Das gezeichnete Protokoll zur neuen Oper

Das gezeichnete Protokoll zur neuen Oper

Der Künstler Wolfgang Schmitz und sein Werk „Standort und Sichtweise“.

Wuppertal. Beflügelt von der Magie des Ortes hat Wolfgang Schmitz ein Opernbuch gezeichnet. Anlässlich der spektakulären Wiedereröffnung des frisch renovierten Opernhauses hat der Wahl-Wuppertaler Künstler sich aus verschiedenen Perspektiven diesem historischen Ort genähert. Das Ergebnis trägt den Titel "Standort und Sichtweise" und darf als "zeichnerisches Protokoll" verstanden werden, wie Wolfgang Schmitz sagt.

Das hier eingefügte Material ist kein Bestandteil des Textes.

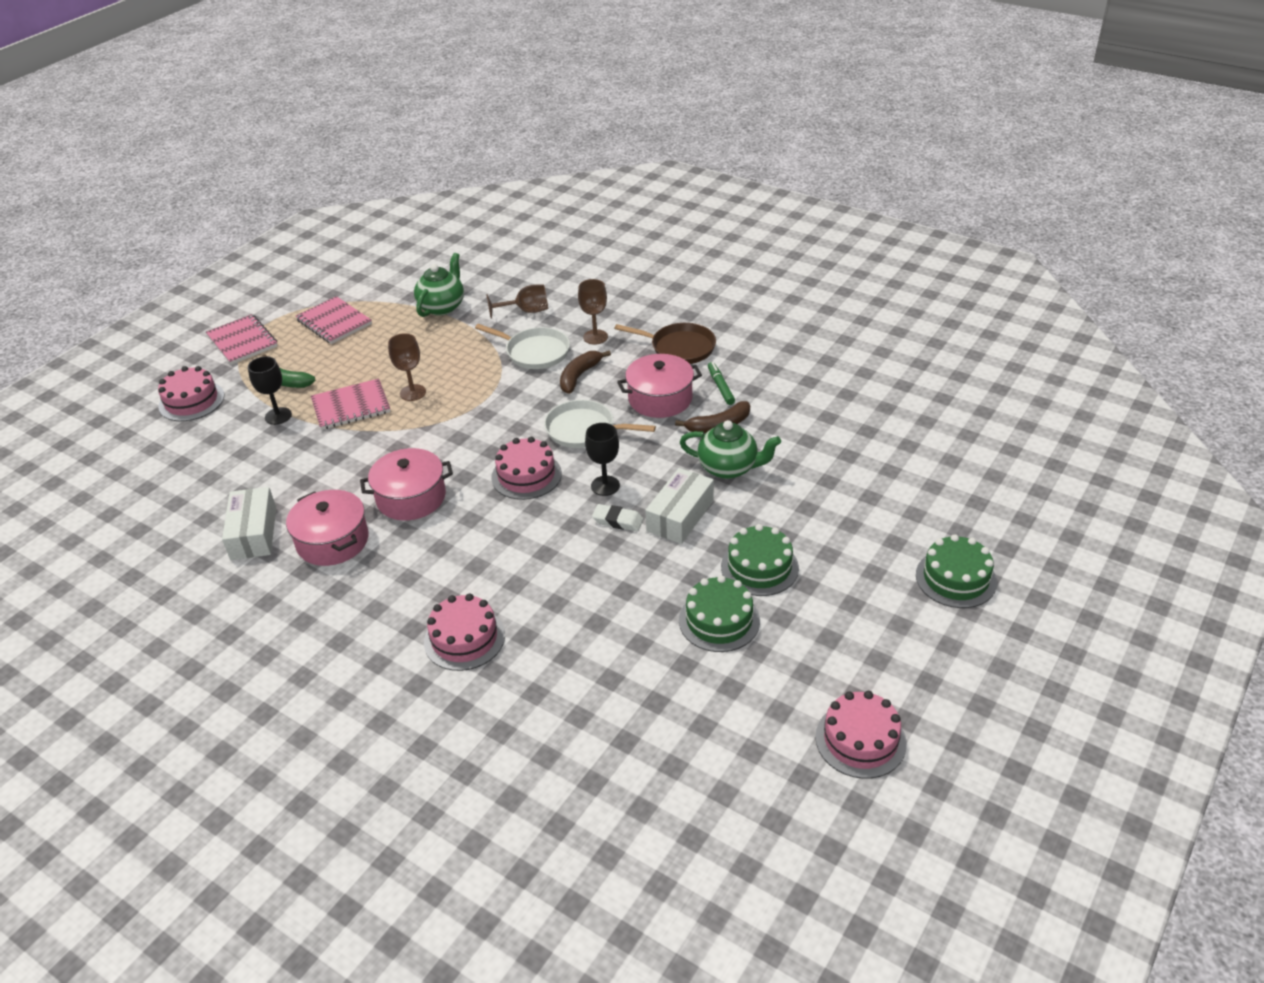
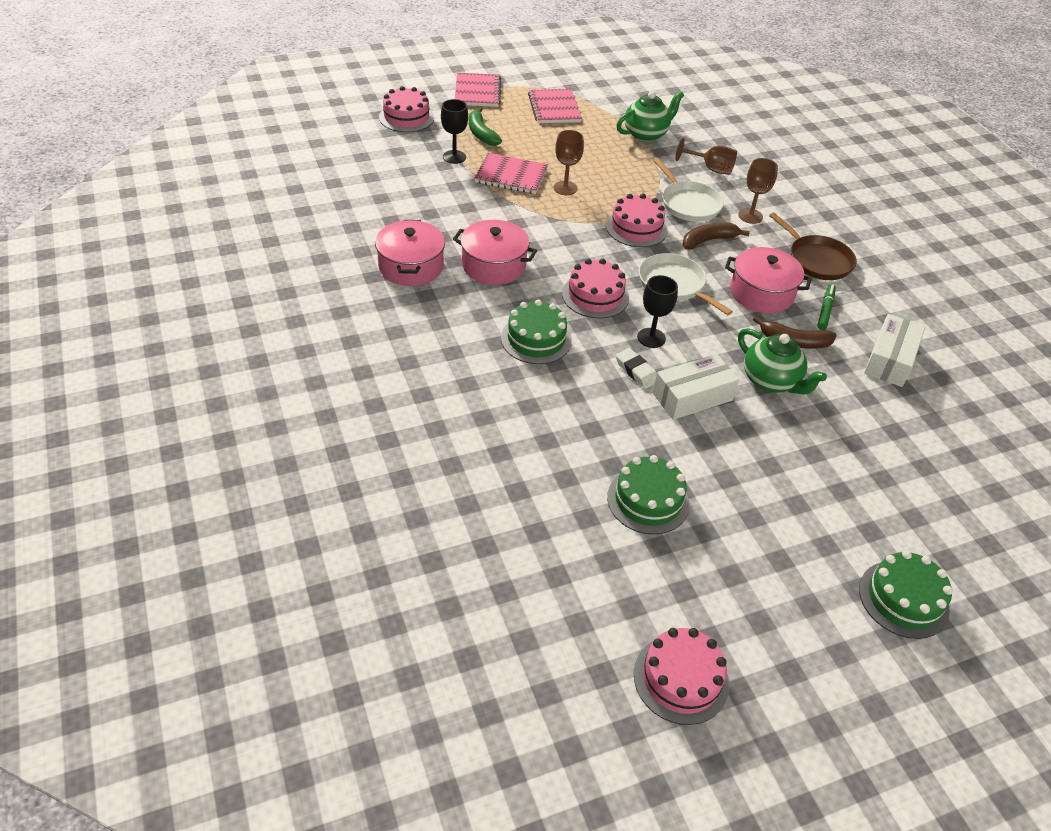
camera: 30 degrees right, 5 degrees up
white box [222,487,276,560] -> white box moved to [864,314,925,387]
pink cake [424,594,505,671] -> pink cake moved to [606,194,668,247]
green cake [721,524,799,596] -> green cake moved to [501,299,572,364]

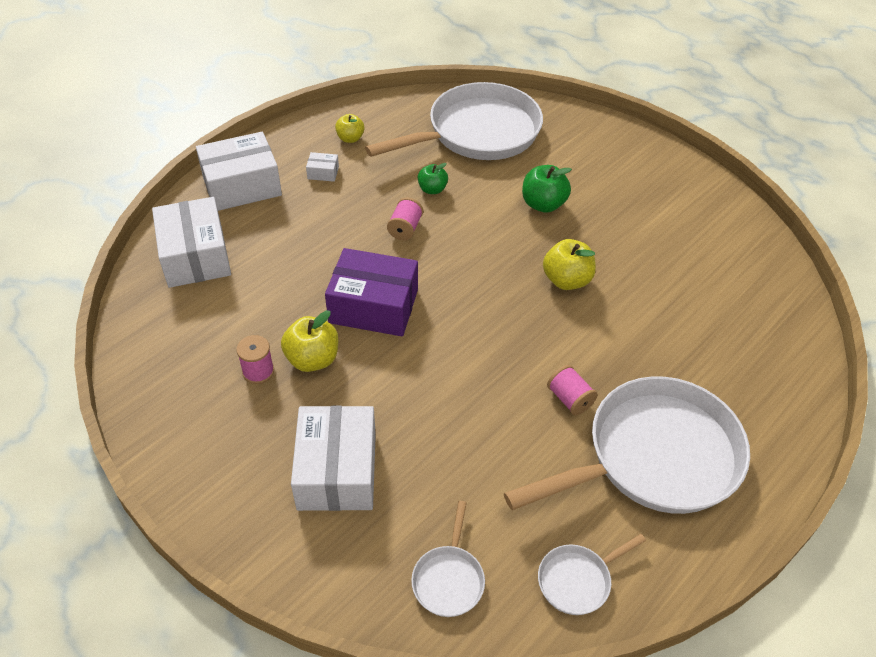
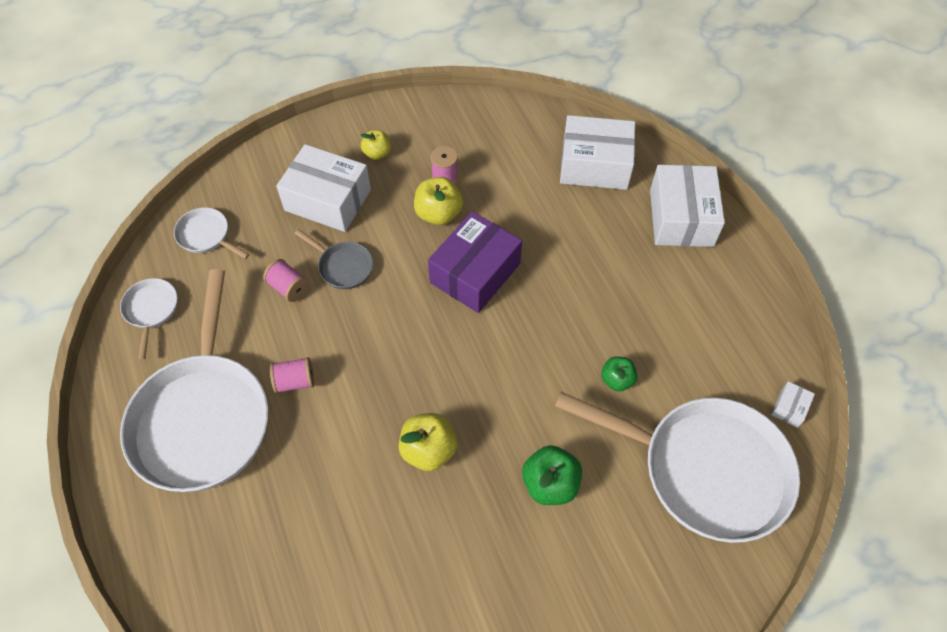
camera: 115 degrees right, 10 degrees up
white box [306,152,339,182] -> white box moved to [771,381,815,428]
yellow apple [335,114,365,143] -> yellow apple moved to [360,130,391,160]
white pan [365,82,543,160] -> white pan turned 60 degrees counterclockwise [555,392,800,543]
pink spool [387,198,423,240] -> pink spool moved to [263,259,309,302]
none -> grey pan [295,229,373,289]

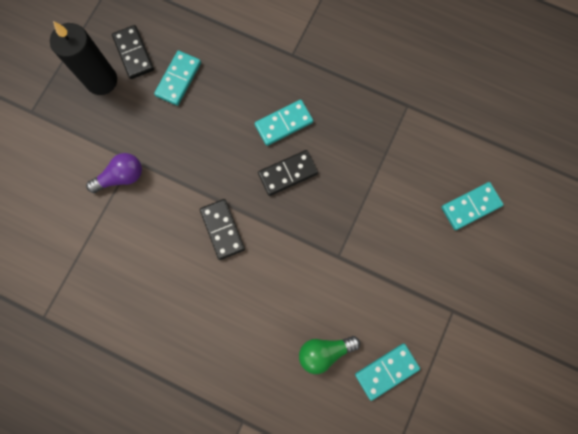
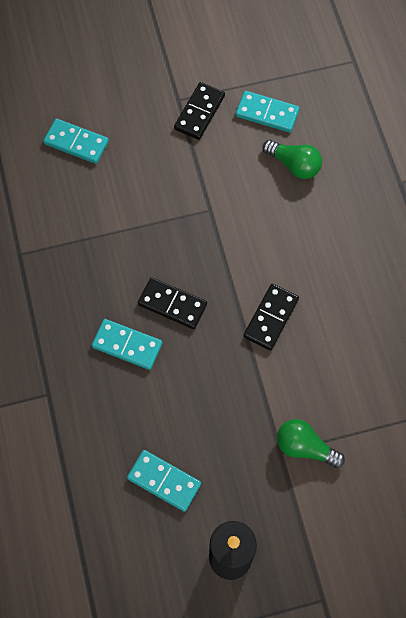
camera: 130 degrees left, 10 degrees down
purple light bulb [86,153,142,193] -> green light bulb [277,419,345,468]
black domino [112,25,154,79] -> black domino moved to [174,82,225,140]
turquoise domino [154,50,201,106] -> turquoise domino turned 45 degrees clockwise [127,450,201,512]

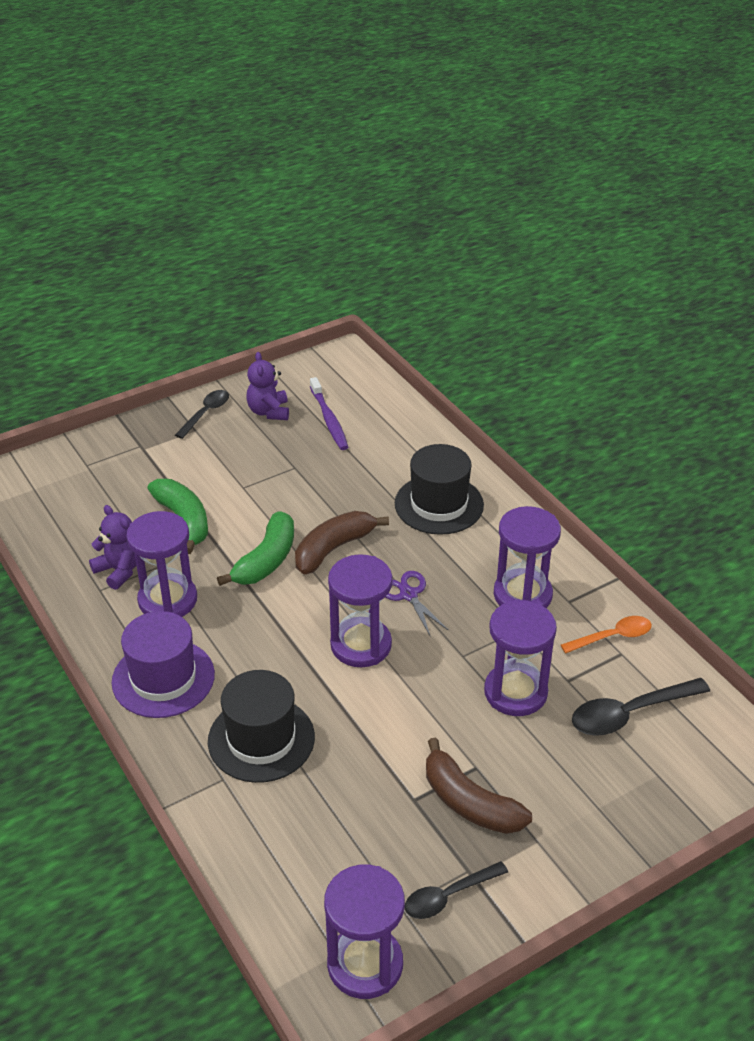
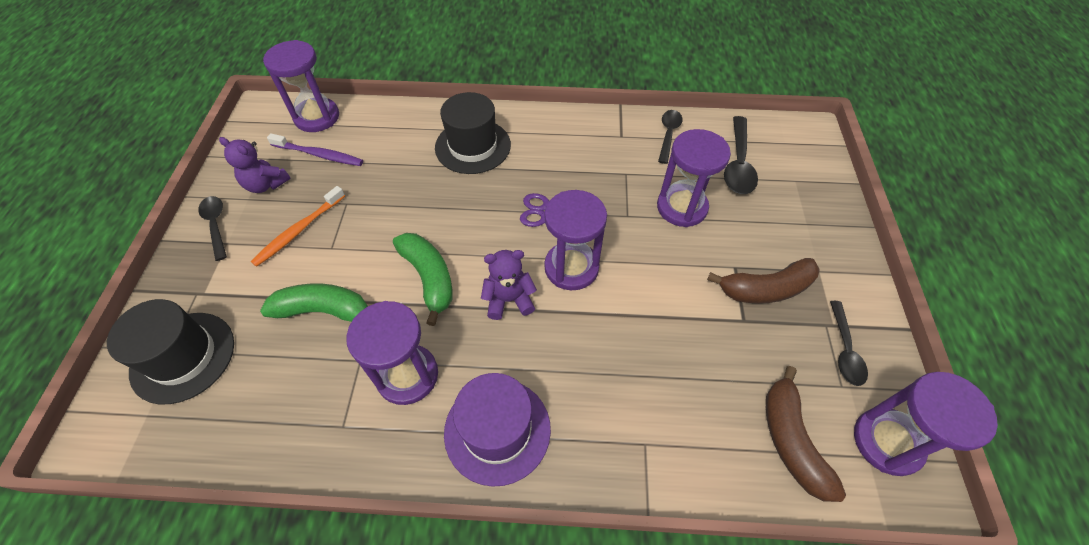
camera: 55 degrees left, 15 degrees up
purple teddy bear [89,505,137,590] -> purple teddy bear moved to [481,250,537,320]
black hat [208,670,315,783] -> black hat moved to [107,299,234,404]
brown banana [295,511,389,574] -> brown banana moved to [766,366,846,502]
purple hourglass [494,506,561,608] -> purple hourglass moved to [263,40,339,132]
orange spoon [561,616,652,654] -> black spoon [658,110,682,164]
none -> orange toothbrush [250,186,345,267]

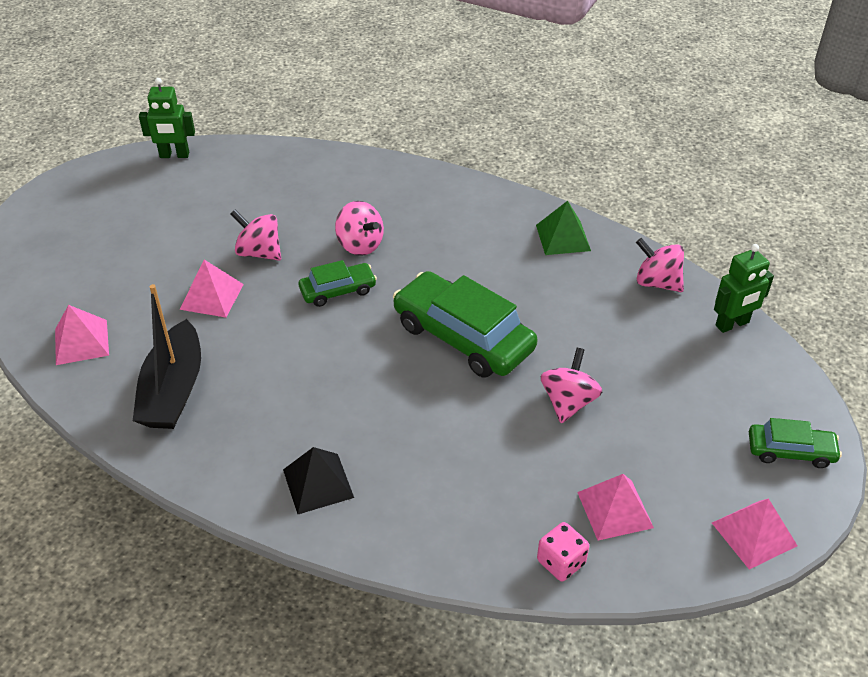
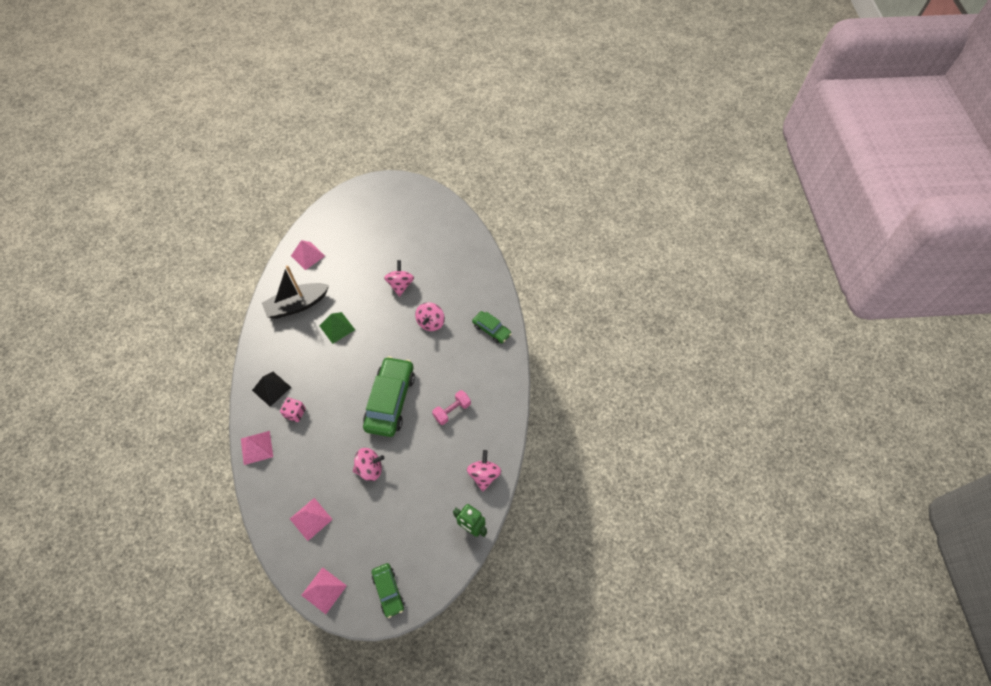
camera: 60 degrees right, 15 degrees up
green robot [139,78,195,158] -> none
pink pyramid [180,260,244,318] -> pink pyramid moved to [241,431,273,465]
green car [299,260,377,307] -> green car moved to [472,311,512,343]
green pyramid [536,201,591,255] -> green pyramid moved to [319,312,355,344]
pink dice [537,522,589,581] -> pink dice moved to [280,398,306,422]
none -> pink dumbbell [432,390,471,425]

"Nicht nur das Opernhaus selbst, sondern auch das Umfeld sind künstlerisches Thema. Ich bin ganz unbefangen rausgegangen an die Baustelle", erinnert er an die ersten "Auseinandersetzungen mit dem Objekt", das in mehr als 20 Zeichnungen im Buch abgebildet ist. "Wo kann ich meine Staffelei aufstellen?", lautete immer mal wieder die Entdeckerfrage.

Als Unterschlupf vorm Regen diente ihm beispielsweise das Bistro im Bahnhof Barmen. Dort ließ er seinen Blick schweifen und sah ein großes Kamel - Rauchern als Sinnbild einer Zigarettenmarke geläufig. Für ihn aber setzte sich eine Assoziationskette zu Giuseppe Verdis Opern "Nabucco" und "Aida" in Gang.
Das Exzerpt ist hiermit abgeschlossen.